Since its repurchase, a host of changes and improvements have been made. In 1961, another nine holes were added to the course, several greens relocated, new bunkers built, approaches contoured, and extensive landscaping enhancements undertaken. Of historic note to golfers: The small pond to the right front of the 9th tee covers up what used to be the old 8th green. The original swim facility was replaced with an Olympic style pool, and a wading pool for the youngsters. The outdoor tennis courts were relocated and a new building, housing two indoor courts, was constructed.

The clubhouse itself has undergone several major changes. In 1973, a large ballroom and several ancillary facilities were added to the east side of the building. In 1988, further major modifications were made to include increasing the dining area, adding a new kitchen, locker rooms, showers and storage areas. In 1990, a new building was erected to house the golf carts and grounds maintenance equipment.

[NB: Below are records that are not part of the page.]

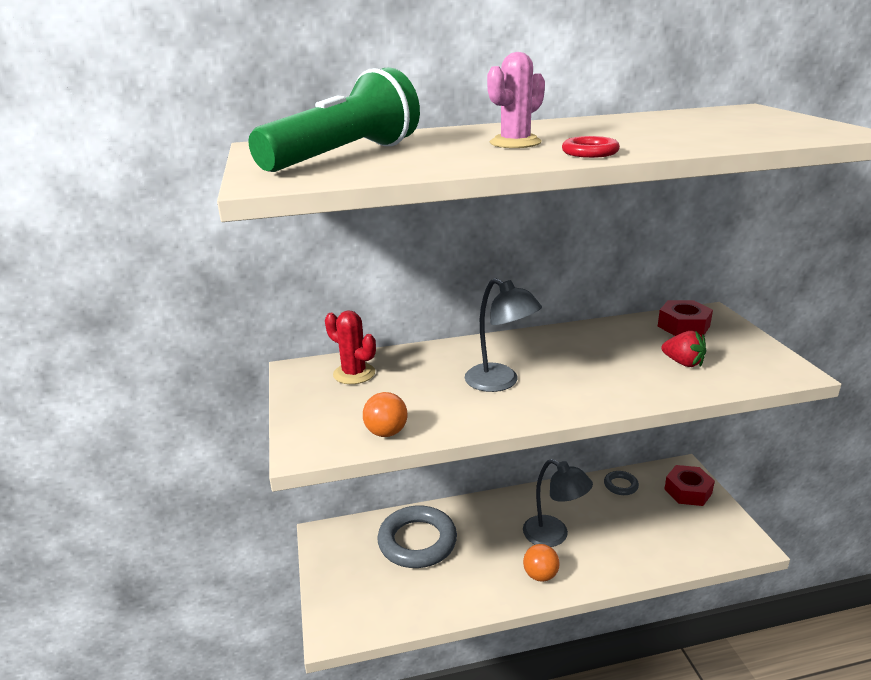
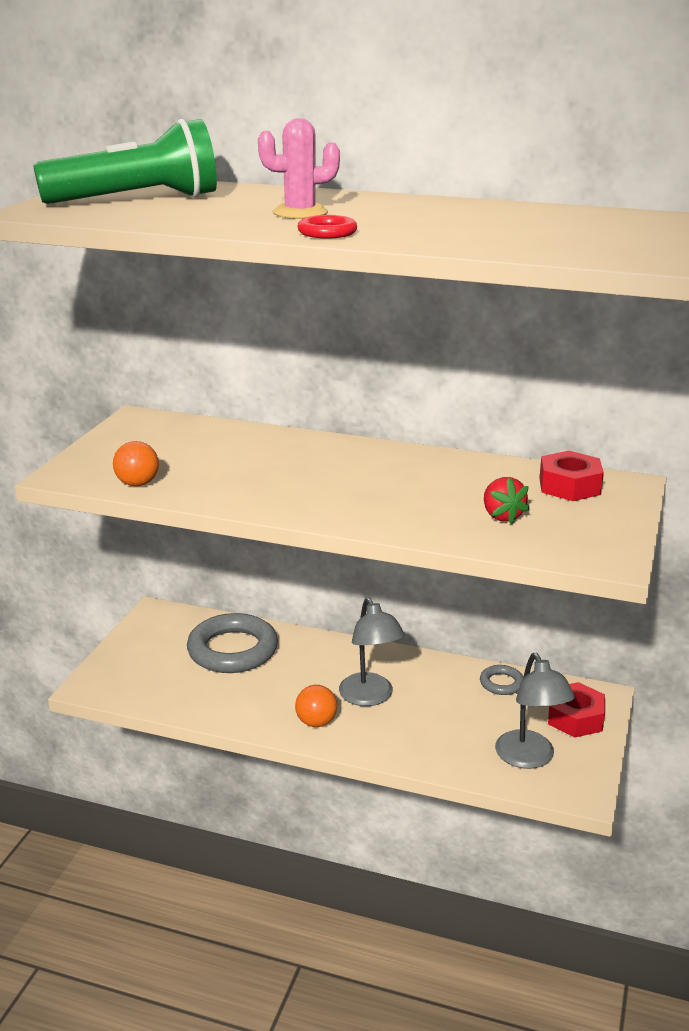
camera: 30 degrees right, 0 degrees up
red cactus [325,310,376,384] -> none
grey lamp [465,278,542,392] -> grey lamp moved to [495,653,575,769]

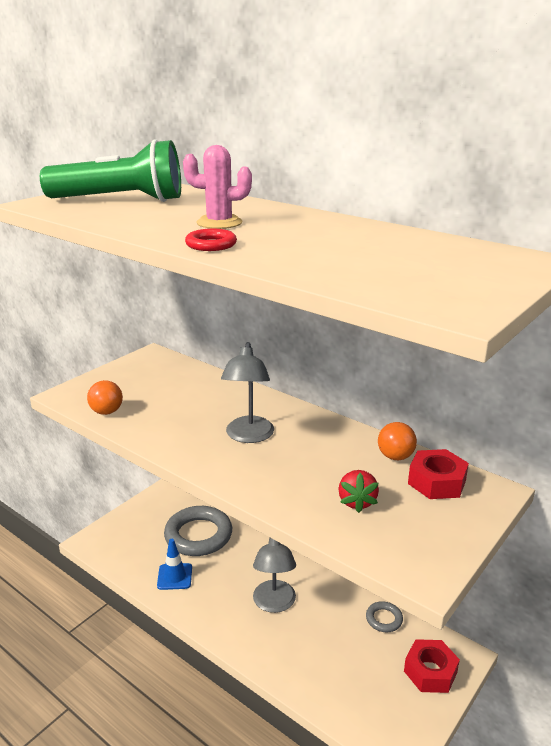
camera: 20 degrees right, 0 degrees up
orange ball [295,685,337,727] -> orange ball moved to [378,422,417,460]
grey lamp [495,653,575,769] -> grey lamp moved to [221,342,274,443]
none -> blue traffic cone [157,539,192,590]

A new pump house was installed in 1993, making it possible to double the amount of acreage that could be served by the water sprinkling system.

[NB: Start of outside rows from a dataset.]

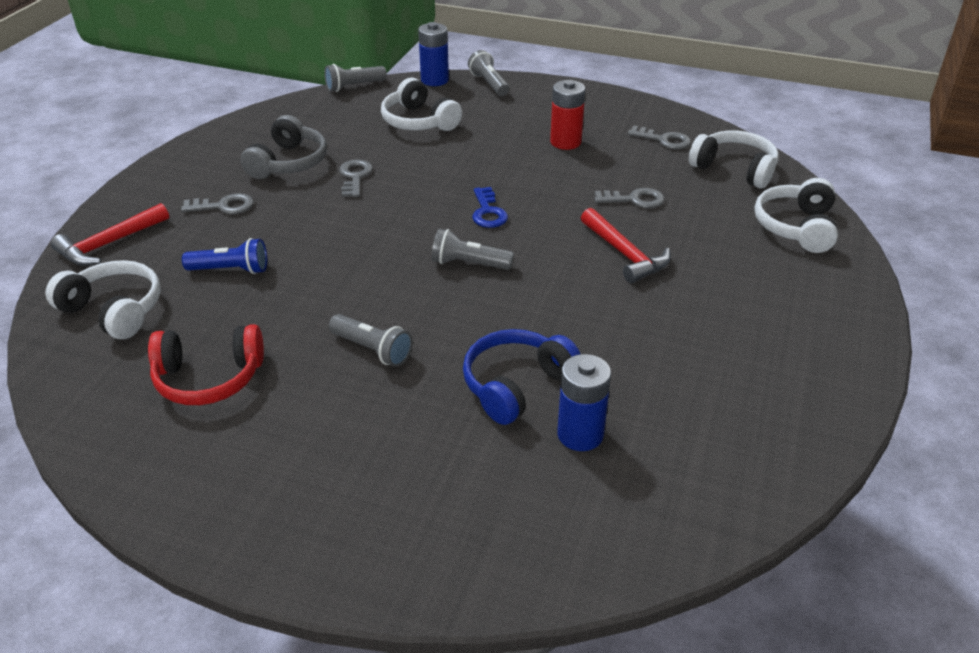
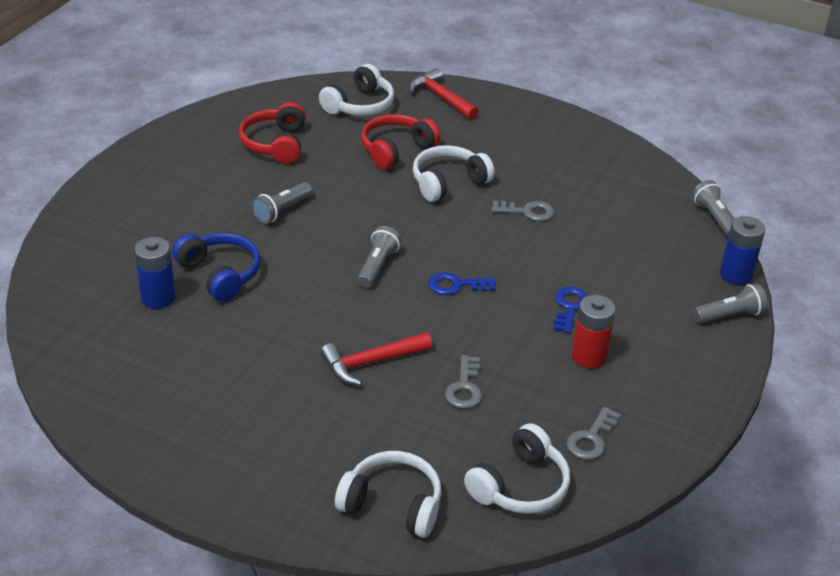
camera: 95 degrees right, 0 degrees up
grey key [181,193,254,214] -> none
blue flashlight [182,238,267,274] -> red headphones [361,114,440,169]
grey headphones [240,115,327,179] -> none
white headphones [381,78,462,131] -> white headphones moved to [413,145,494,202]
none -> blue key [553,287,588,333]

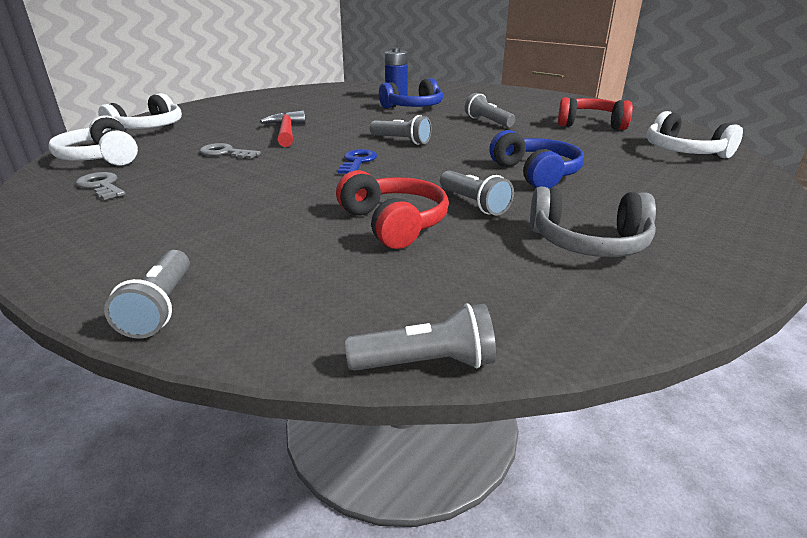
camera: 105 degrees right, 10 degrees down
red headphones [361,114,440,169] -> red headphones moved to [336,170,449,249]
red hammer [409,68,479,120] -> none
white headphones [413,145,494,202] -> blue headphones [489,130,584,188]
grey key [491,201,554,221] -> grey flashlight [440,170,514,216]
blue key [553,287,588,333] -> none
red battery [572,295,616,368] -> none
blue battery [720,216,765,285] -> none
none -> grey headphones [530,187,656,257]

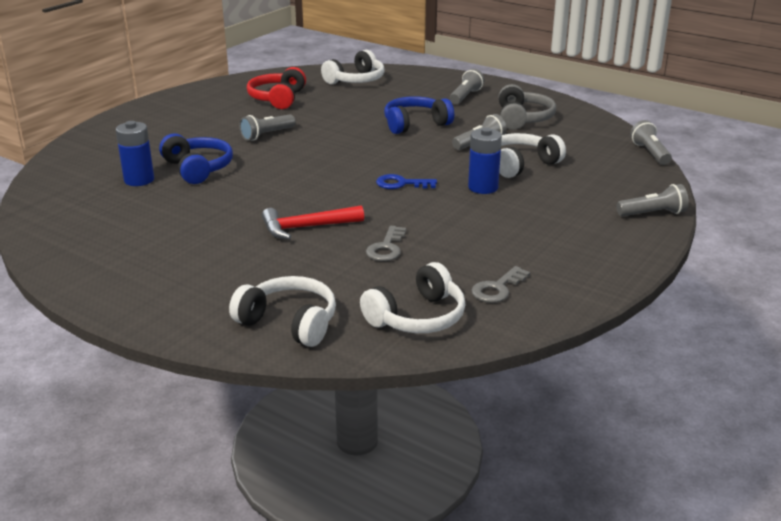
camera: 95 degrees left, 0 degrees up
red headphones [336,170,449,249] -> white headphones [499,133,566,178]
grey flashlight [370,115,432,145] -> grey flashlight moved to [450,69,484,104]
none -> blue battery [468,127,502,194]

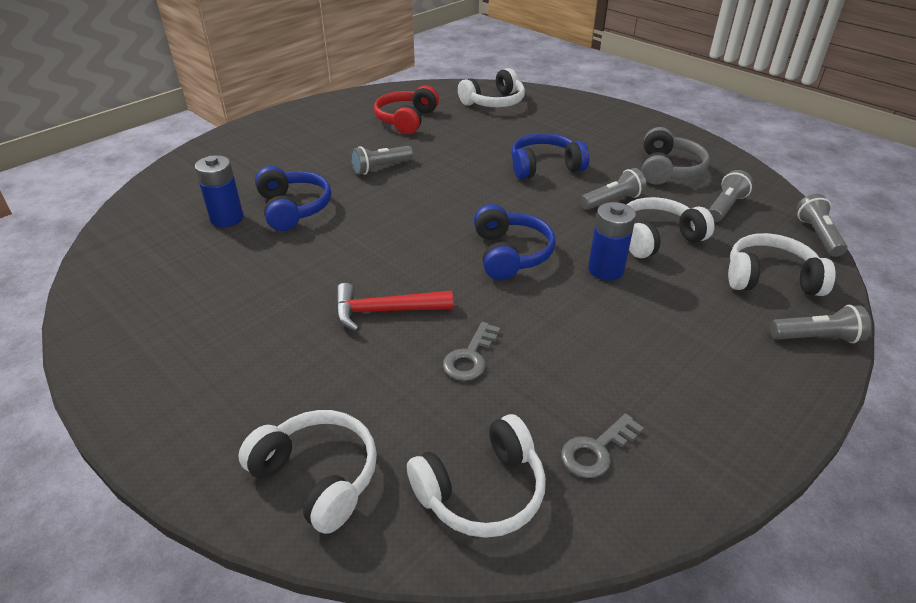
camera: 10 degrees right, 10 degrees up
blue key [376,174,437,189] -> blue headphones [474,204,556,280]
grey flashlight [450,69,484,104] -> grey flashlight moved to [708,170,753,222]
none -> white headphones [728,233,836,296]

The Club underwent major construction changes in 1998, necessitated in part by the increase in membership, as well as adding new physical plant amenities. The former kitchen area was remodeled, and has become an employee lounge and storage area. The Rappahannock dining room was enlarged, and the former Hunt and Mannsfield rooms joined and remodeled for gourmet dining and small parties. Added construction provided space for a new bar and bar room; an enlarged new modern kitchen; and a Great Room under the new kitchen. This room provides space for youngsters to come in from the sun or rain, play or watch television, and to get a snack. This Great Room is also used for meetings, banquets, and is adjacent to an area built for al fresco dining. Improvements were made to enhance the play on an already fine golf course, and two new clay courts built for tennis playing members. A fully equipped new exercise room was also added during 1998.

== Looking ahead ==
Over 300 years after the first buildings were erected on the property; 190 years after the present clubhouse was built, 150 years after the last cannon was fired in anger across its boundaries; and 65 years after it was repurchased for $60,000, the Fredericksburg Country Club is now a family oriented, nonprofit social club. The golf, tennis and pool facilities are in fine condition and in active use. The original charm of the ca. 1822 mansion has been preserved, with later additions adapted to contemporary styles and customs. It is a place of luncheons, meetings, youth activities, parties, bridge, banquets, weddings, dances, dinners, and conversation. Its historic setting, architecture, grounds, and landscaping are amongst the finest in Virginia.

On August 23, 2011, a 5.8 magnitude earthquake hit the central Virginia region damaging the 4 main chimneys of the original plantation house. The Historic Smithfied-Brooke Foundation, Inc., a 501(c)3 charitable organization which had a mission to preserve the historic plantation structure, is currently raising funds to repair the earthquake damage.